▶ _Try it_
The output is the lines below from the one with "glaciers. She is" through the one with "colleagues and non-specialists", both included, printed exactly and with no other line.

▶ _The records_

■ ■ ■ ■ ■

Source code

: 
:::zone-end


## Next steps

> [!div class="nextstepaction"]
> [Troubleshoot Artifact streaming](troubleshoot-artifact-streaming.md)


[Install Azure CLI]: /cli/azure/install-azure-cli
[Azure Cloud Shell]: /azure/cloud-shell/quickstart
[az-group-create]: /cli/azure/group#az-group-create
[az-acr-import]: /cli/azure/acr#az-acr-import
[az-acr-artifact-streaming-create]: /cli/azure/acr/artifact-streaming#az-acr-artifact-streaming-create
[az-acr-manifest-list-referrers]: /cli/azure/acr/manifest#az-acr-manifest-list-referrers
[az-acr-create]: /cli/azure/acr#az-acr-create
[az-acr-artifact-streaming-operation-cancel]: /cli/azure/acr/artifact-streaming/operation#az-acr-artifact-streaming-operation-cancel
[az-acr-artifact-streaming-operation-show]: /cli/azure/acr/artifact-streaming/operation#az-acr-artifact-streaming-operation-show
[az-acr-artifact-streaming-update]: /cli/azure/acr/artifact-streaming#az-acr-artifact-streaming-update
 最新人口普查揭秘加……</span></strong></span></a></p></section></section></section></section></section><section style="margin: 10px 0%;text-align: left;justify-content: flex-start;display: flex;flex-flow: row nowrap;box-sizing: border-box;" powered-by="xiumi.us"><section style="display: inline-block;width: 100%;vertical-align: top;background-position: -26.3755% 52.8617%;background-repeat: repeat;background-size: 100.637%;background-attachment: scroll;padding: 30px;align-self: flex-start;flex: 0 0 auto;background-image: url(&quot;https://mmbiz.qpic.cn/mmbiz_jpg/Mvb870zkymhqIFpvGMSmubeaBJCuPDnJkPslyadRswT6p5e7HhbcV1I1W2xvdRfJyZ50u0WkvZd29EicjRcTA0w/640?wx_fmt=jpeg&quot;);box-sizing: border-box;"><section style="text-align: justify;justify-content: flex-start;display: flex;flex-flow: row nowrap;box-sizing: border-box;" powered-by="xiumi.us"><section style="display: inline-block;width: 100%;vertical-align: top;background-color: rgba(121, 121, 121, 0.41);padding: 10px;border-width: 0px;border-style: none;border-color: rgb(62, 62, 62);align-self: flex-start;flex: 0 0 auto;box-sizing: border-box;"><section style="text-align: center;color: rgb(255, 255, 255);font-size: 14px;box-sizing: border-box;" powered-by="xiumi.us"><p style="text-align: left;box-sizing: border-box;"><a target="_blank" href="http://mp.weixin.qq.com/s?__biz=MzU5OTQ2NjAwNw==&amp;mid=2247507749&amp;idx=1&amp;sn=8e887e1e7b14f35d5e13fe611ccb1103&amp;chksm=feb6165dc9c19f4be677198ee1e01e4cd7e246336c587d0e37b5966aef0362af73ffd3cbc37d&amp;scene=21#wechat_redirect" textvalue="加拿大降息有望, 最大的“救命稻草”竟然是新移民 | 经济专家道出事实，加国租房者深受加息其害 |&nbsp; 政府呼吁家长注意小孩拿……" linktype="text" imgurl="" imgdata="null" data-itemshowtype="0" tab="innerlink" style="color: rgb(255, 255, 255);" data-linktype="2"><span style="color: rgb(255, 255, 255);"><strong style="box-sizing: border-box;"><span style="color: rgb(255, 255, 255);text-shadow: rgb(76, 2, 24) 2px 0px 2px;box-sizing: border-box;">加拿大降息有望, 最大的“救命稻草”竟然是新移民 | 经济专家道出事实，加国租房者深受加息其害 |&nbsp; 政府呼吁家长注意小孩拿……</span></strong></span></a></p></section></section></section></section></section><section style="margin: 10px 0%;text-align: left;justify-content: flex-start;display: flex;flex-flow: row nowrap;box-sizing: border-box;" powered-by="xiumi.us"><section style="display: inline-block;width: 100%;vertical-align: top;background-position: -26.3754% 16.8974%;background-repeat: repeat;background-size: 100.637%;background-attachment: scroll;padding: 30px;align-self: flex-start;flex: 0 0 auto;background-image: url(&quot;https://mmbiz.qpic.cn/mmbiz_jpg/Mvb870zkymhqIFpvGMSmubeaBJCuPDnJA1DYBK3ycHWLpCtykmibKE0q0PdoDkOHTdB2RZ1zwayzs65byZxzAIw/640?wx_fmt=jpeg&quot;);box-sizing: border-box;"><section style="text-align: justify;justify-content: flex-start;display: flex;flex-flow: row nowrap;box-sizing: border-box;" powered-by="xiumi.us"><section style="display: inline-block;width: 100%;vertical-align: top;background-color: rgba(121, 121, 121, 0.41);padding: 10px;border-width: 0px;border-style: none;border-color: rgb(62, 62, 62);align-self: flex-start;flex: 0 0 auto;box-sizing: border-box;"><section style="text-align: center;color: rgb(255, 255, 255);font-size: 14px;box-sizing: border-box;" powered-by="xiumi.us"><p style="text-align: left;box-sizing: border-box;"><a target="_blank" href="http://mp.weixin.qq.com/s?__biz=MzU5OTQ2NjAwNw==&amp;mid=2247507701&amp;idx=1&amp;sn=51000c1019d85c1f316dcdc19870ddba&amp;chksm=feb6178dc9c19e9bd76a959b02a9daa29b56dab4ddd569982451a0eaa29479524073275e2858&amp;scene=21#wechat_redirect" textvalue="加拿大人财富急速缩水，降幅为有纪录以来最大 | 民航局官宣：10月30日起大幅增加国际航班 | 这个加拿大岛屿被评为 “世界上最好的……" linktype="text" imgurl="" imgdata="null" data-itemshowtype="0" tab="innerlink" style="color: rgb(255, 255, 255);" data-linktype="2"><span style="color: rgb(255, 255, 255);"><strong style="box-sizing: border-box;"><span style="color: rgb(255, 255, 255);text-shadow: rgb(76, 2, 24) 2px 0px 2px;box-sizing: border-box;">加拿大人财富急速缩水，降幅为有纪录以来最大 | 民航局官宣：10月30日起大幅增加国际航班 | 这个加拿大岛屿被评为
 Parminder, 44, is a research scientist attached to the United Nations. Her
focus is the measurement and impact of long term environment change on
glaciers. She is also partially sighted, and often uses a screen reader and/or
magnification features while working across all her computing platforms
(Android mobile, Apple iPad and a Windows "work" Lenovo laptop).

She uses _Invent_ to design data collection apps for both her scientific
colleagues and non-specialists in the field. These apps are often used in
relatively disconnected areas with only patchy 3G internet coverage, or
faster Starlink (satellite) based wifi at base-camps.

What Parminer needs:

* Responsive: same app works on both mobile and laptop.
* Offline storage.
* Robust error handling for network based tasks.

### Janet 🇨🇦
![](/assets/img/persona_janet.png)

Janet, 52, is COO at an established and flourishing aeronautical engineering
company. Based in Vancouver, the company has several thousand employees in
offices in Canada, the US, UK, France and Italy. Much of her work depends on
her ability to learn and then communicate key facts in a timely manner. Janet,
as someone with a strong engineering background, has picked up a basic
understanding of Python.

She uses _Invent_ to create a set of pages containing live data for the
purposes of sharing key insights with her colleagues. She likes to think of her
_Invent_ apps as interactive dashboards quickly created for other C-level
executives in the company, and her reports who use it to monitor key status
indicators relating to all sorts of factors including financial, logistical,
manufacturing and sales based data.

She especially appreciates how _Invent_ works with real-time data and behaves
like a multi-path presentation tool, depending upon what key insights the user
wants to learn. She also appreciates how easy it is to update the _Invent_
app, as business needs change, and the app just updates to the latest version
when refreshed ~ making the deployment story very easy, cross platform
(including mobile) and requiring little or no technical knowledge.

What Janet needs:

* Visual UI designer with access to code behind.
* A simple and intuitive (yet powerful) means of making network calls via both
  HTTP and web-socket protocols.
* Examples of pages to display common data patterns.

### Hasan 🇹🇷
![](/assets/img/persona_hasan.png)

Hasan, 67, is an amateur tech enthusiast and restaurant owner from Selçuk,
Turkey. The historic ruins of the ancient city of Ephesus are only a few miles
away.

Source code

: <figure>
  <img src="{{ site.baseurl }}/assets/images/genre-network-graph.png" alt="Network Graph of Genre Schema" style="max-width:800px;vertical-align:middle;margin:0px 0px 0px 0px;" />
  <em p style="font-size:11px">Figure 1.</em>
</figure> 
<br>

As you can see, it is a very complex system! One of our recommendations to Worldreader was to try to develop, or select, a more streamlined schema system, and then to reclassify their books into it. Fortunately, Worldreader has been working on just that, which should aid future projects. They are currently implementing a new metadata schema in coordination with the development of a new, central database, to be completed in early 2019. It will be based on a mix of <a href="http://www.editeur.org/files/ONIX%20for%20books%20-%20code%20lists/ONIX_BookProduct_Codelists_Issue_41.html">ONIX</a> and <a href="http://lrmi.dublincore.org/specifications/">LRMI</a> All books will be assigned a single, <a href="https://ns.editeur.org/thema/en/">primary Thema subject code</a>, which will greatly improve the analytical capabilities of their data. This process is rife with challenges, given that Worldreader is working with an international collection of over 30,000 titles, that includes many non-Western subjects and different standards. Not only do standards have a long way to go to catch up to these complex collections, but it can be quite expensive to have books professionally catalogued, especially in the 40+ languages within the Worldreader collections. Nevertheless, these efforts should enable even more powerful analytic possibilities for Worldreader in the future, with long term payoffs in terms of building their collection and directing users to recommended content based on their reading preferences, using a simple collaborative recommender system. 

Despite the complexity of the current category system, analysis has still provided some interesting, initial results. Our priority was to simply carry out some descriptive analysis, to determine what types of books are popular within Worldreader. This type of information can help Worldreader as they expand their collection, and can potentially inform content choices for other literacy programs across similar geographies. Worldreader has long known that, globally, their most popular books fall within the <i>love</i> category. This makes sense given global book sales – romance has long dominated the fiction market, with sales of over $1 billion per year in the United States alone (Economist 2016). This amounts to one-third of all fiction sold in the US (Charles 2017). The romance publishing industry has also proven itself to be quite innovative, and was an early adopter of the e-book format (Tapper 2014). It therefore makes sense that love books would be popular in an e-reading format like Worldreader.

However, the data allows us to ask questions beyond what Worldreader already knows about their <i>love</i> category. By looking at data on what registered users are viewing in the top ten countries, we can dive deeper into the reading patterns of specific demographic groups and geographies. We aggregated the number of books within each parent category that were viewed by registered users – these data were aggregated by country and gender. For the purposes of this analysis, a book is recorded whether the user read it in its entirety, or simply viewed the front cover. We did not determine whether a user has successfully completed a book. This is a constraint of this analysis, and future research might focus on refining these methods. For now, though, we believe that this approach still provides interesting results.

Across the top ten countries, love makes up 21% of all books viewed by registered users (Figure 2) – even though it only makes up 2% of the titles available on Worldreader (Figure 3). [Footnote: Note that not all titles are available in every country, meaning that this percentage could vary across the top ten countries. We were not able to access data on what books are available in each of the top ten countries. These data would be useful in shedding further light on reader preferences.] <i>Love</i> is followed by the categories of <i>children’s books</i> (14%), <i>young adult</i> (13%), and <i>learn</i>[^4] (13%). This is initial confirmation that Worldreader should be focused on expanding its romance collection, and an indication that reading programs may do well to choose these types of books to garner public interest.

■ ■ ■ ■ ■

▶ _Answer for this exercise_
glaciers. She is also partially sighted, and often uses a screen reader and/or
magnification features while working across all her computing platforms
(Android mobile, Apple iPad and a Windows "work" Lenovo laptop).

She uses _Invent_ to design data collection apps for both her scientific
colleagues and non-specialists in the field. These apps are often used in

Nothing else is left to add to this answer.